Kane looked deep into this well of death, this flawed and failed life, deep into this well of loss, and committed the ultimate act of self annihilation, via suicide. Lena on the other hand? Her sense of annihilation caused her to destroy her dopplegänger, and give the world a chance at life once again. It is an act of sacrificial offering that restores the world at large. You know the idea of the Jewish sacrifice, the lamb on the altar, that stands in your place, takes your sin? For a moment anyway. Lena uses her double as a sacrificial lamb, and in so doing the alien in this world burns, and gives humanity a second chance. A redemption of sorts. A temporary salvation from our self-annihilation tendencies.

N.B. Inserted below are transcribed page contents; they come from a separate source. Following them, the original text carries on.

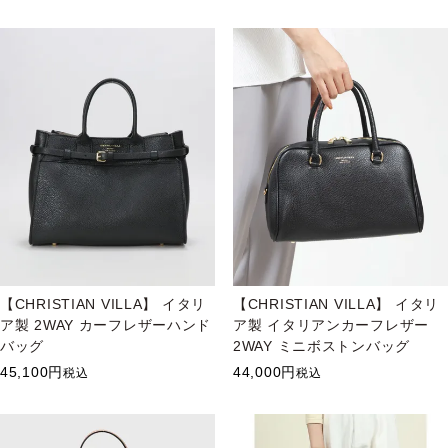
【CHRISTIAN VILLA】 イタリ
【CHRISTIAN VILLA】 イタリ
ア製 2WAY カーフレザーハンド
ア製 イタリアンカーフレザー
バッグ
2WAY ミニボストンバッグ
45,100
44,000
税込
税込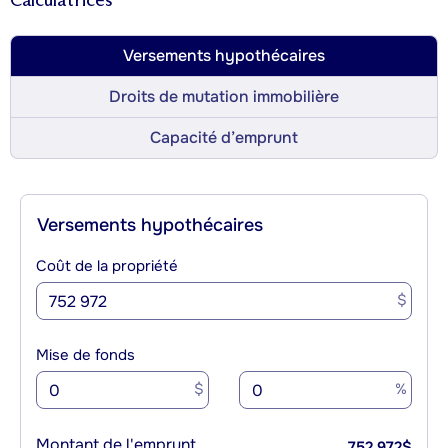
Calculatrices
Versements hypothécaires
Droits de mutation immobilière
Capacité d’emprunt
Versements hypothécaires
Coût de la propriété
$
Mise de fonds
$
%
Montant de l'emprunt
752 972
$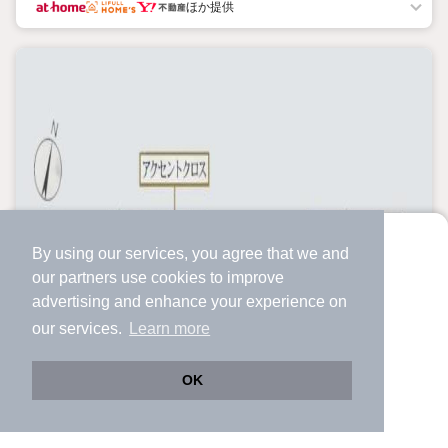
ほか提供
By using our services, you agree that we and
より使いやすくなった
our
partners
use cookies to improve
アプリで物件探ししませんか？
advertising and enhance your experience on
✔️
サクサク動く地図で物件検索
our services.
Learn more
✔️
新着物件・価格変動をすぐに通知
✔️
会員登録なし
OK
Web版をこのまま使う
購入アプリを開く
路線・駅を変更
詳細条件を変更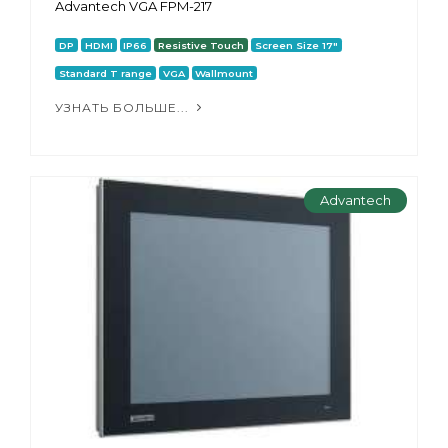
Advantech VGA FPM-217
DP
HDMI
IP66
Resistive Touch
Screen Size 17"
Standard T range
VGA
Wallmount
УЗНАТЬ БОЛЬШЕ...
Advantech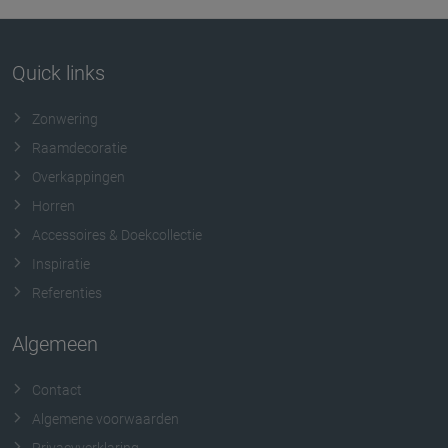
Quick links
Zonwering
Raamdecoratie
Overkappingen
Horren
Accessoires & Doekcollectie
Inspiratie
Referenties
Algemeen
Contact
Algemene voorwaarden
Privacyverklaring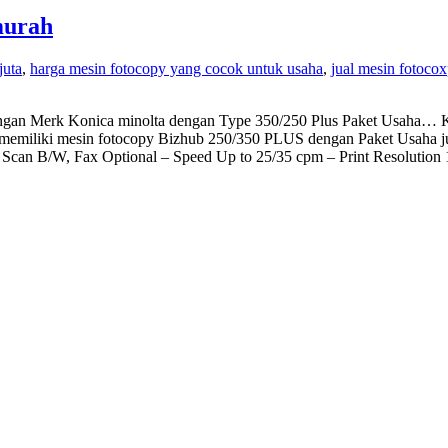
murah
juta
,
harga mesin fotocopy yang cocok untuk usaha
,
jual mesin fotoco
an Merk Konica minolta dengan Type 350/250 Plus Paket Usaha… Ko
 memiliki mesin fotocopy Bizhub 250/350 PLUS dengan Paket Usaha juga
 Scan B/W, Fax Optional – Speed Up to 25/35 cpm – Print Resolution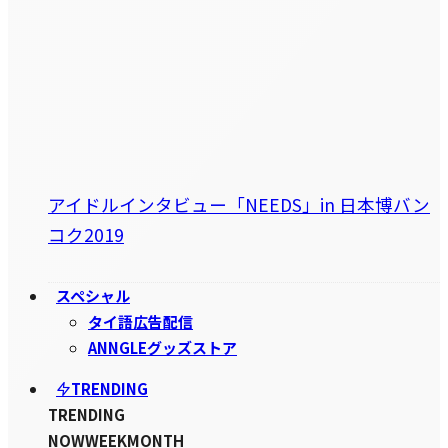
アイドルインタビュー「NEEDS」in 日本博バン
コク2019
スペシャル
タイ語広告配信
ANNGLEグッズストア
TRENDING
TRENDING
NOW
WEEK
MONTH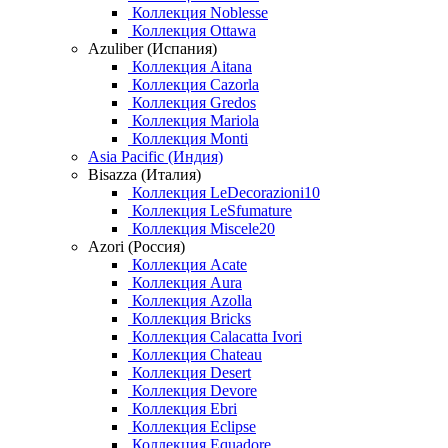
Коллекция Noblesse
Коллекция Ottawa
Azuliber (Испания)
Коллекция Aitana
Коллекция Cazorla
Коллекция Gredos
Коллекция Mariola
Коллекция Monti
Asia Pacific (Индия)
Bisazza (Италия)
Коллекция LeDecorazioni10
Коллекция LeSfumature
Коллекция Miscele20
Azori (Россия)
Коллекция Acate
Коллекция Aura
Коллекция Azolla
Коллекция Bricks
Коллекция Calacatta Ivori
Коллекция Chateau
Коллекция Desert
Коллекция Devore
Коллекция Ebri
Коллекция Eclipse
Коллекция Equadore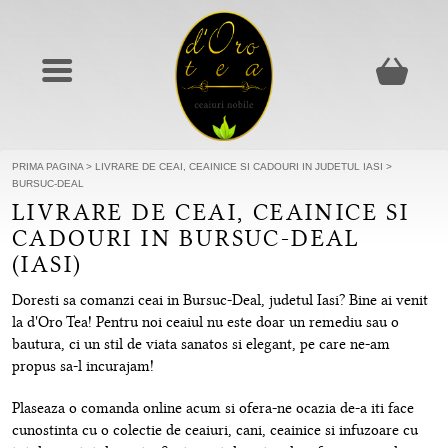
PRIMA PAGINA
>
LIVRARE DE CEAI, CEAINICE SI CADOURI IN JUDETUL IASI
>
BURSUC-DEAL
LIVRARE DE CEAI, CEAINICE SI
CADOURI IN BURSUC-DEAL
(IASI)
Doresti sa comanzi ceai in Bursuc-Deal, judetul Iasi? Bine ai venit
la d'Oro Tea! Pentru noi ceaiul nu este doar un remediu sau o
bautura, ci un stil de viata sanatos si elegant, pe care ne-am
propus sa-l incurajam!
Plaseaza o comanda online acum si ofera-ne ocazia de-a iti face
cunostinta cu o colectie de ceaiuri, cani, ceainice si infuzoare cu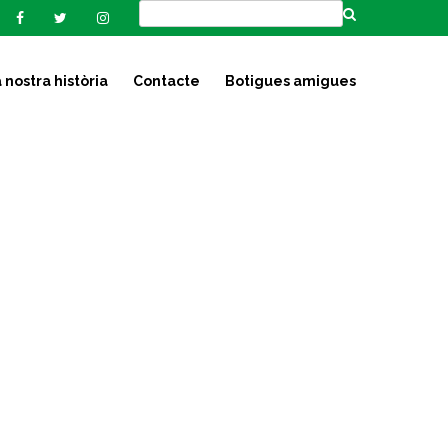
 nostra història
Contacte
Botigues amigues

VanderMeer on the other hand? He gives us something entirely different. And his vision is found in the words of the poem written on the wall by the crawler. “The sinner shall rejoice, for there is no sin in shadow or in light that the seeds of the dead cannot forgive…” The Southern Reach trilogy tells the story of nature transforming itself under the watchful eye of the alien. Or of god. All that is, burns, and all that is becomes what will be through a ruinous reckoning. Humans become owls, alligators, and whales. And yet not. All is changed, everything is perfected. And this god-like creature that has brushed up against humanity? He may not have even noticed the encounter. It isn’t entirely clear. But we know we are all the smaller for the encounter. We are all the weaker for it. And that if we are lucky, we will be all the better for the encounter…

“And then there shall be a fire that knows the naming of you, and in the presence of the strangling fruit, its dark flame shall acquire every part of you that remains.”